We don't have any strong opinions on how aggressive China could buy US pork in the coming days. It won't be until mid-March that we can make a clear opinion on it. The phase one trade deal starts on Saturday. Given their virus issue and problems offloading imports at the ports we don't expect anything major next weeks. As a reminder, we expect US pork exports to China in 2020 to more than double 2019. Allendale forecasts the trade deal for "pork and pork products" at 1,190,000 metric tonnes for 2020. That would be more than double the 472,811 from completed 2019. If we divided up the estimate between the 45.7 weeks of the year from 2/15 - 12/31 then our weekly "pork and pork products" sale to China would run 26,031 metric tonnes. As a reminder, the weekly FAS numbers you see each Thursday do not include organ meat or "pork products". Cutting those out you're looking at 20,000 tonnes each week. Until we see that number listed in the weekly USDA FAS export sales report we'll stay a little skeptical in the short term. As a reminder, yesterday's report showed a weak 3,715 tonnes in sales for 1/31 - 2/6. The previous four weeks ran from 1,506 - 5,126 tonnes. As tonight's chart shows, don't get excited about "big" year to date sales to China. Those sales are old news and were posted in October and November.

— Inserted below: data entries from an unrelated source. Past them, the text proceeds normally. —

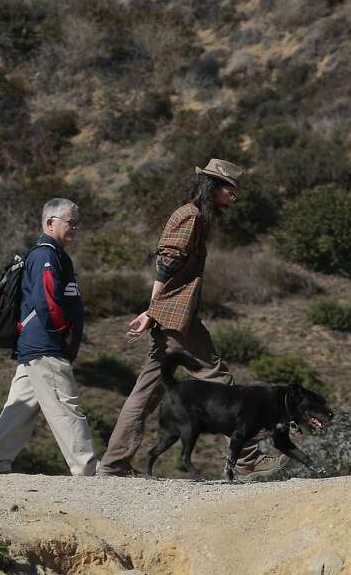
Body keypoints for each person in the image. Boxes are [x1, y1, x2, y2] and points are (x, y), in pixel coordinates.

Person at [97, 159, 288, 481]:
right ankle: (248, 461)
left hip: (171, 314)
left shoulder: (194, 215)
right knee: (218, 377)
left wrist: (154, 310)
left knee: (148, 392)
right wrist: (152, 309)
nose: (235, 196)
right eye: (232, 190)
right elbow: (167, 262)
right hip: (176, 316)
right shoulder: (191, 216)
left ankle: (113, 464)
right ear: (213, 186)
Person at [0, 198, 97, 476]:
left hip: (34, 346)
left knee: (17, 412)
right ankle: (87, 468)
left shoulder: (52, 253)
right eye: (71, 222)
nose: (75, 228)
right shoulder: (45, 255)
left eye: (78, 223)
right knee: (65, 405)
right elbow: (47, 302)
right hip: (46, 345)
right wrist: (61, 335)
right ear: (50, 222)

In the short term we hope to use this "waiting for China to buy" period between now and the end of the month as a time to start a long speculative trading plan into summer. With our full export projection met, April would be at $75 and summer contracts from $84 - $89. Assuming no phase one trade deal, and the same exports as 2019, April would be priced at $62 and summer at $74 - $76. We see little real downside risk remaining for the April at current pricing...Rich Nelson
Trade Recommendation:
(2/14) Buy April $62.87, risk 60.45, objective 71.20.
Working Trade:
(2/7) Sold April $60 put 2.30, risk to 3.40, objective 0. Closed 1.72.